## Estratto del documento
━━━

È opportuno ricordare come, sul piano legislativo, prima della ricordata normativa introdotta nel corso del 1992, la previdenza <non obbligatoria> (che si poteva definire <integrativa> per non confonderla con quella <complementare> nata con il D.Lgs 124/93) nel nostro paese si caratterizzava, sul piano legislativo, per la pressoché assenza di una normativa specifica. Le uniche indicazioni erano di natura generale e potevano essere individuate in alcuni articoli del codice civile, più precisamente:

►articoli 11 e seguenti del codice civile relativi alle associazioni riconosciute e non riconosciute ed alle fondazioni;

►articolo 2117 del codice civile che definisce la disciplina dei fondi costituiti direttamente dal datore di lavoro a fini di previdenza ed assistenza dei dipendenti: i cosiddetti <fondi interni>.

Fondo interno significa che lo schema previdenziale risulta sprovvisto di qualsiasi soggettività giuridica (e, conseguentemente di organi propri) ma consiste in una parte del patrimonio del soggetto che lo ha istituito, alla quale viene attribuito un “vincolo di destinazione”: le risorse del fondo sono, infatti, finalizzate all’erogazione delle future pensioni (l’art. 2117 del Codice civile stabilisce che “I fondi speciali per la previdenza e l’assistenza che l’imprenditore abbia costituito, anche senza contribuzione dei prestatori di lavoro, non possono essere distratti dal fine al quale sono destinati e non possono formare oggetto di esecuzione da parte dei creditori dell’imprenditore o del prestatore di lavoro”).


►articolo 2123 del codice civile che stabilisce, tra l’altro, il diritto del lavoratore a vedersi liquidare gli accantonamenti effettuati nel fondo in caso di estinzione anticipata del rapporto di lavoro. (Fonte: La responsabilità degli amministratori e dei sindaci dei F.di pensione e i sistemi di controllo” a cura di R. Bruni – Bruni, Marino & Co. edizione 2004)

━━━

## Dati estratti
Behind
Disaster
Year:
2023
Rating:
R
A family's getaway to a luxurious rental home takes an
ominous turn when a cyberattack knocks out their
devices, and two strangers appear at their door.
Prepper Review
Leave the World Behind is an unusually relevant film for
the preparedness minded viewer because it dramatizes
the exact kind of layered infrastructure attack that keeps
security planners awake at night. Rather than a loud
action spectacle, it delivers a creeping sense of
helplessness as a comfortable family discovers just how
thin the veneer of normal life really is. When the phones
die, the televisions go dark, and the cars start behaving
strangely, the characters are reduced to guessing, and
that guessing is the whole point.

━━━

## Verifica la comprensione
[1] Traduci in inglese questa frase dell'estratto sulla previdenza non obbligatoria: "Le uniche indicazioni erano di natura generale e potevano essere individuate in alcuni articoli del codice civile, più precisamente:"
[2] Indica se ciascuna affermazione concorda con l'estratto sulla previdenza non obbligatoria. Per ognuna rispondi sì o no e cita alla lettera le parole che lo stabiliscono.
(a) Un fondo interno possiede una propria soggettività giuridica.
(b) L'articolo 2123 del codice civile riconosce al lavoratore il diritto alla liquidazione degli accantonamenti se il rapporto di lavoro si estingue in anticipo.
(c) I creditori dell'imprenditore possono agire in esecuzione sui fondi speciali per la previdenza e l'assistenza.
[3] Trascrivi senza modifiche la parte dell'estratto sulla previdenza non obbligatoria che va da "È opportuno ricordare" giù fino a "cosiddetti <fondi interni>.".

## Le tue risposte
[1] The only indications were general in nature and could be found in a few articles of the Civil Code, more precisely:

[2]
(a) No: "lo schema previdenziale risulta sprovvisto di qualsiasi soggettività giuridica".
(b) Sì: "il diritto del lavoratore a vedersi liquidare gli accantonamenti effettuati nel fondo in caso di estinzione anticipata del rapporto di lavoro".
(c) No: "non possono formare oggetto di esecuzione da parte dei creditori dell’imprenditore o del prestatore di lavoro".

[3]
È opportuno ricordare come, sul piano legislativo, prima della ricordata normativa introdotta nel corso del 1992, la previdenza <non obbligatoria> (che si poteva definire <integrativa> per non confonderla con quella <complementare> nata con il D.Lgs 124/93) nel nostro paese si caratterizzava, sul piano legislativo, per la pressoché assenza di una normativa specifica. Le uniche indicazioni erano di natura generale e potevano essere individuate in alcuni articoli del codice civile, più precisamente:

►articoli 11 e seguenti del codice civile relativi alle associazioni riconosciute e non riconosciute ed alle fondazioni;

►articolo 2117 del codice civile che definisce la disciplina dei fondi costituiti direttamente dal datore di lavoro a fini di previdenza ed assistenza dei dipendenti: i cosiddetti <fondi interni>.